* **WORK TO BE COMPLETED**:
Update the lines below by replacing "Crayon" with "Stylo" and keeping everything else the same. Leave the pictures out of your answer.

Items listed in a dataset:
----------
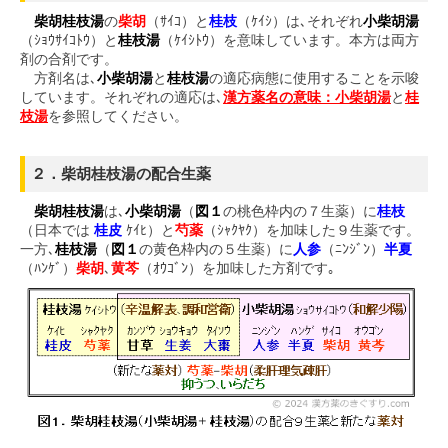
柴胡桂枝湯
の
柴胡
（ｻｲｺ）と
桂枝
（ｹｲｼ）は､それぞれ
小柴胡湯
（ｼｮｳｻｲｺﾄｳ）と
桂枝湯
（ｹｲｼﾄｳ）を意味しています。本方は両方
剤の合剤です。
方剤名は､
小柴胡湯
と
桂枝湯
の適応病態に使用することを示唆
しています。それぞれの適応は､
漢方薬名の意味：小柴胡湯
と
桂
枝湯
を参照してください。
２．柴胡桂枝湯の配合生薬
柴胡桂枝湯
は､
小柴胡湯
（
図１
の桃色枠内の７生薬）に
桂枝
（日本では
桂皮
ｹｲﾋ）と
芍薬
（ｼｬｸﾔｸ）を加味した９生薬です。
一方､
桂枝湯
（
図１
の黄色枠内の５生薬）に
人参
（ﾆﾝｼﾞﾝ）
半夏
（ﾊﾝｹﾞ）
柴胡
､
黄芩
（ｵｳｺﾞﾝ）を加味した方剤です｡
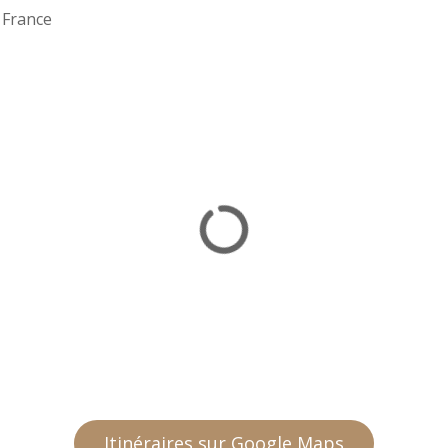
 France
Itinéraires sur Google Maps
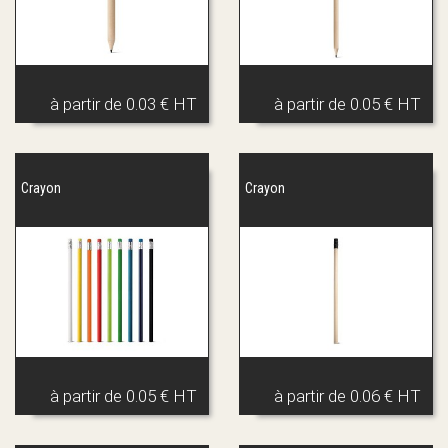
à partir de
0.03 € HT
à partir de
0.05 € HT
Crayon
Crayon
à partir de
0.05 € HT
à partir de
0.06 € HT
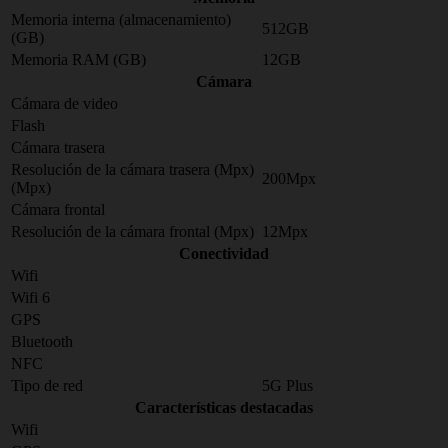
Memoria interna (almacenamiento)
512GB
(GB)
Memoria RAM (GB)
12GB
Cámara
Cámara de video
Flash
Cámara trasera
Resolución de la cámara trasera (Mpx)
200Mpx
(Mpx)
Cámara frontal
Resolución de la cámara frontal (Mpx)
12Mpx
Conectividad
Wifi
Wifi 6
GPS
Bluetooth
NFC
Tipo de red
5G Plus
Características destacadas
Wifi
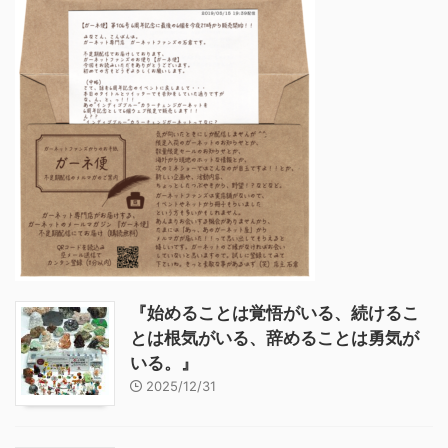
『始めることは覚悟がいる、続けるこ
とは根気がいる、辞めることは勇気が
いる。』
2025/12/31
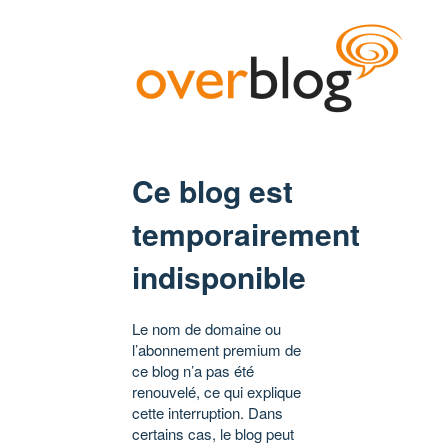
Ce blog est
temporairement
indisponible
Le nom de domaine ou
l’abonnement premium de
ce blog n’a pas été
renouvelé, ce qui explique
cette interruption. Dans
certains cas, le blog peut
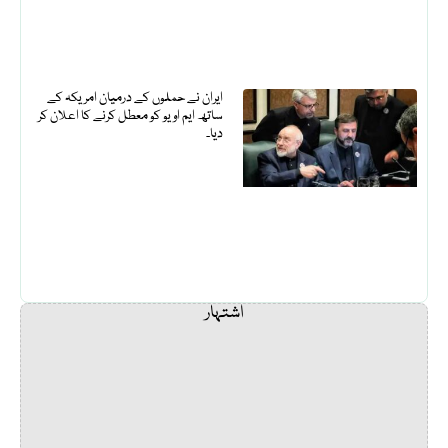
ایران نے حملوں کے درمیان امریکہ کے
ساتھ ایم او یو کو معطل کرنے کا اعلان کر
دیا۔
اشتہار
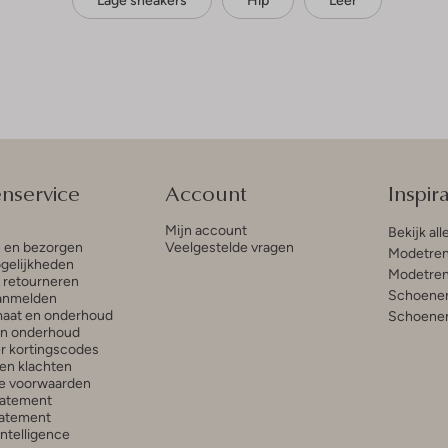
Lage sneakers
Hip
Leer
enservice
Account
Inspira
Mijn account
Bekijk all
n en bezorgen
Veelgestelde vragen
Modetren
gelijkheden
Modetren
n retourneren
Schoenen
anmelden
aat en onderhoud
Schoenen
en onderhoud
r kortingscodes
en klachten
e voorwaarden
tatement
atement
 Intelligence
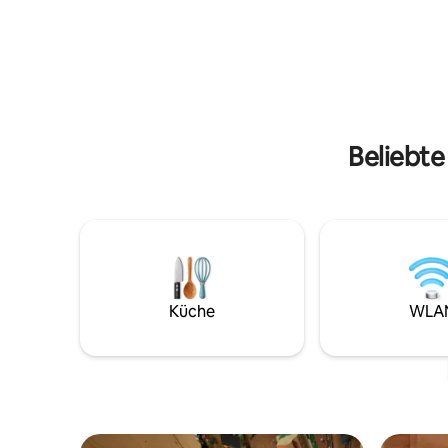
großen Erkerfensters, das Ihre Meinung
wurde, wi
sicherlich ändern wird! Am Morgen
Ungewöhnl
genießen Sie Ihr Frühstück auf der
der Nähe
Terrasse mit Vogelgesang! Teilen Sie
Asterix p
diesen magischen Moment mit
Liebenden für eine ungewöhnliche
Nacht 1 Stunde von Paris
Beliebte
Küche
WLA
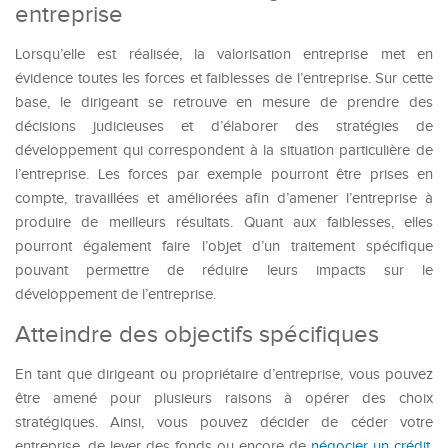
entreprise
Lorsqu’elle est réalisée, la valorisation entreprise met en
évidence toutes les forces et faiblesses de l’entreprise. Sur cette
base, le dirigeant se retrouve en mesure de prendre des
décisions judicieuses et d’élaborer des stratégies de
développement qui correspondent à la situation particulière de
l’entreprise. Les forces par exemple pourront être prises en
compte, travaillées et améliorées afin d’amener l’entreprise à
produire de meilleurs résultats. Quant aux faiblesses, elles
pourront également faire l’objet d’un traitement spécifique
pouvant permettre de réduire leurs impacts sur le
développement de l’entreprise.
Atteindre des objectifs spécifiques
En tant que dirigeant ou propriétaire d’entreprise, vous pouvez
être amené pour plusieurs raisons à opérer des choix
stratégiques. Ainsi, vous pouvez décider de céder votre
entreprise, de lever des fonds ou encore de
négocier un crédit
.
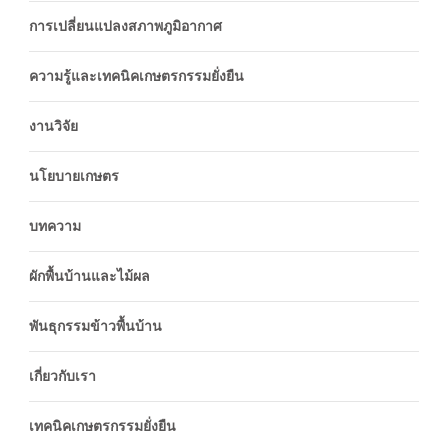
การเปลี่ยนแปลงสภาพภูมิอากาศ
ความรู้และเทคนิคเกษตรกรรมยั่งยืน
งานวิจัย
นโยบายเกษตร
บทความ
ผักพื้นบ้านและไม้ผล
พันธุกรรมข้าวพื้นบ้าน
เกี่ยวกับเรา
เทคนิคเกษตรกรรมยั่งยืน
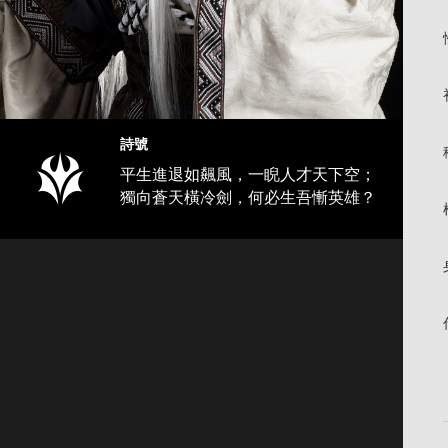
詩號
平生進退如飆風，一睨人才天下空；
獨向蒼天橫冷劍，何必生吾慚英雄？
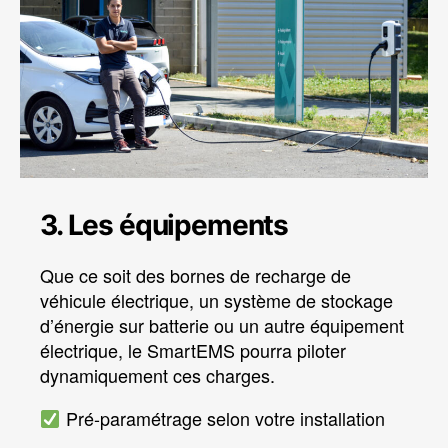
3. Les équipements
Que ce soit des bornes de recharge de
véhicule électrique, un système de stockage
d’énergie sur batterie ou un autre équipement
électrique, le SmartEMS pourra piloter
dynamiquement ces charges.
Pré-paramétrage selon votre installation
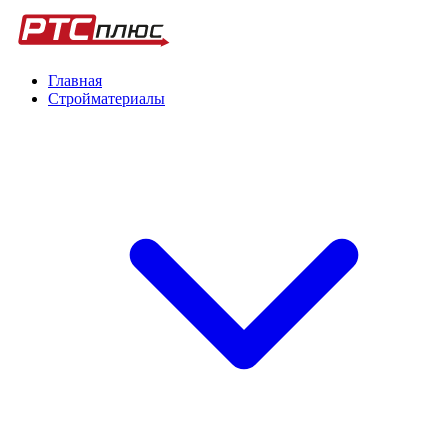
Главная
Стройматериалы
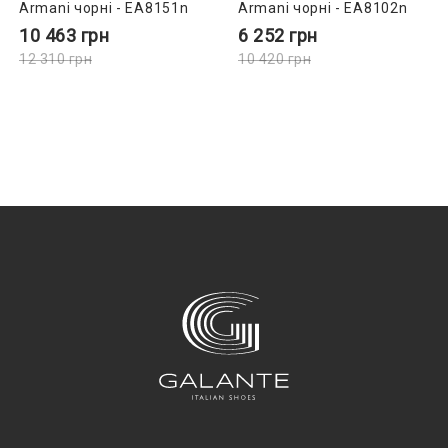
Armani чорні - EA8151n
Armani чорні - EA8102n
10 463
грн
6 252
грн
12 310
грн
10 420
грн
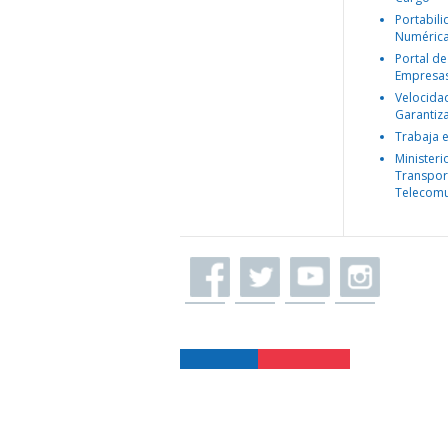
Portabil
Numéric
Portal de
Empresa
Velocida
Garantiz
Trabaja 
Ministeri
Transpor
Telecomu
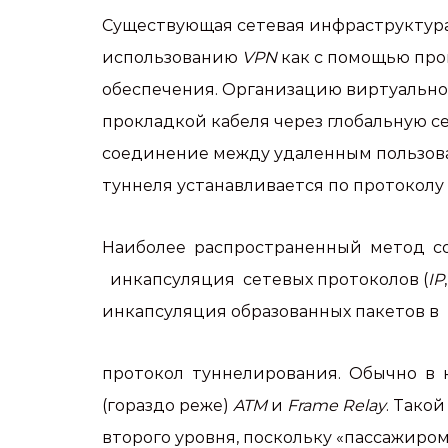
Существующая сетевая инфраструктура
использованию
VPN
как с помощью про
обеспечения. Организацию виртуально
прокладкой кабеля через глобальную се
соединение между удаленным пользов
туннеля устанавливается по протоколу
Наиболее распространенный метод с
инкапсуляция сетевых протоколов (
IP
инкапсуляция образованных пакетов в
протокол туннелирования. Обычно в 
(гораздо реже)
ATM
и
Frame Relay
. Тако
второго уровня, поскольку «пассажиро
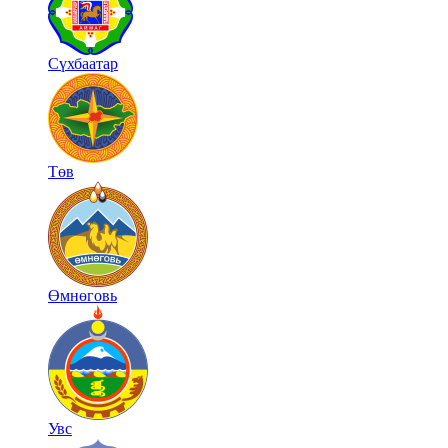
Сүхбаатар
Төв
Өмнөговь
Увс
----------
* **SOLUTION TO THIS EXERCISE**:
柴胡桂枝湯
の
柴胡
（ｻｲｺ）と
桂枝
（ｹｲｼ）は､それぞれ
小柴胡湯
（ｼｮｳｻｲｺﾄｳ）と
桂枝湯
（ｹｲｼﾄｳ）を意味しています。本方は両方
剤の合剤です。
方剤名は､
小柴胡湯
と
桂枝湯
の適応病態に使用することを示唆
しています。それぞれの適応は､
漢方薬名の意味：小柴胡湯
と
桂
枝湯
を参照してください。
２．柴胡桂枝湯の配合生薬
柴胡桂枝湯
は､
小柴胡湯
（
図１
の桃色枠内の７生薬）に
桂枝
（日本では
桂皮
ｹｲﾋ）と
芍薬
（ｼｬｸﾔｸ）を加味した９生薬です。
一方､
桂枝湯
（
図１
の黄色枠内の５生薬）に
人参
（ﾆﾝｼﾞﾝ）
半夏
（ﾊﾝｹﾞ）
柴胡
､
黄芩
（ｵｳｺﾞﾝ）を加味した方剤です｡
 France
Itinéraires sur Google Maps
à partir de
0.03 € HT
à partir de
0.05 € HT
Stylo
Stylo
à partir de
0.05 € HT
à partir de
0.06 € HT
Memoria interna (almacenamiento)
512GB
(GB)
Memoria RAM (GB)
12GB
Cámara
Cámara de video
Flash
Cámara trasera
Resolución de la cámara trasera (Mpx)
200Mpx
(Mpx)
Cámara frontal
Resolución de la cámara frontal (Mpx)
12Mpx
Conectividad
Wifi
Wifi 6
GPS
Bluetooth
NFC
Tipo de red
5G Plus
Características destacadas
Wifi
『始めることは覚悟がいる、続けるこ
とは根気がいる、辞めることは勇気が
いる。』
2025/12/31
Ce blog est
temporairement
indisponible
Le nom de domaine ou
l’abonnement premium de
ce blog n’a pas été
renouvelé, ce qui explique
cette interruption. Dans
certains cas, le blog peut
ایران نے حملوں کے درمیان امریکہ کے
ساتھ ایم او یو کو معطل کرنے کا اعلان کر
دیا۔
اشتہار
Lage sneakers
Hip
Leer
enservice
Account
Inspira
Mijn account
Bekijk all
n en bezorgen
Veelgestelde vragen
Modetren
gelijkheden
Modetren
n retourneren
Schoenen
anmelden
aat en onderhoud
Schoenen
en onderhoud
r kortingscodes
en klachten
e voorwaarden
tatement
atement
 Intelligence
großen Erkerfensters, das Ihre Meinung
wurde, wi
sicherlich ändern wird! Am Morgen
Ungewöhnl
genießen Sie Ihr Frühstück auf der
der Nähe
Terrasse mit Vogelgesang! Teilen Sie
Asterix p
diesen magischen Moment mit
Liebenden für eine ungewöhnliche
Nacht 1 Stunde von Paris
Beliebte
Küche
WLA
entreprise
Lorsqu’elle est réalisée, la valorisation entreprise met en
évidence toutes les forces et faiblesses de l’entreprise. Sur cette
base, le dirigeant se retrouve en mesure de prendre des
décisions judicieuses et d’élaborer des stratégies de
développement qui correspondent à la situation particulière de
l’entreprise. Les forces par exemple pourront être prises en
compte, travaillées et améliorées afin d’amener l’entreprise à
produire de meilleurs résultats. Quant aux faiblesses, elles
pourront également faire l’objet d’un traitement spécifique
pouvant permettre de réduire leurs impacts sur le
développement de l’entreprise.
Atteindre des objectifs spécifiques
En tant que dirigeant ou propriétaire d’entreprise, vous pouvez
être amené pour plusieurs raisons à opérer des choix
stratégiques. Ainsi, vous pouvez décider de céder votre
entreprise, de lever des fonds ou encore de
négocier un crédit
.
การเปลี่ยนแปลงสภาพภูมิอากาศ
ความรู้และเทคนิคเกษตรกรรมยั่งยืน
งานวิจัย
นโยบายเกษตร
บทความ
ผักพื้นบ้านและไม้ผล
พันธุกรรมข้าวพื้นบ้าน
เกี่ยวกับเรา
เทคนิคเกษตรกรรมยั่งยืน
詩號
平生進退如飆風，一睨人才天下空；
獨向蒼天橫冷劍，何必生吾慚英雄？
3. Les équipements
Que ce soit des bornes de recharge de
véhicule électrique, un système de stockage
d’énergie sur batterie ou un autre équipement
électrique, le SmartEMS pourra piloter
dynamiquement ces charges.
Pré-paramétrage selon votre installation
Главная
Стройматериалы
Armani чорні - EA8151n
Armani чорні - EA8102n
10 463
грн
6 252
грн
12 310
грн
10 420
грн
Portabil
Numéric
Portal de
Empresa
Velocida
Garantiz
Trabaja 
Ministeri
Transpor
Telecomu
Существующая сетевая инфраструктура
использованию
VPN
как с помощью про
обеспечения. Организацию виртуально
прокладкой кабеля через глобальную се
соединение между удаленным пользов
туннеля устанавливается по протоколу
Наиболее распространенный метод с
инкапсуляция сетевых протоколов (
IP
инкапсуляция образованных пакетов в
протокол туннелирования. Обычно в 
(гораздо реже)
ATM
и
Frame Relay
. Тако
второго уровня, поскольку «пассажиро
Сүхбаатар
Төв
Өмнөговь
Увс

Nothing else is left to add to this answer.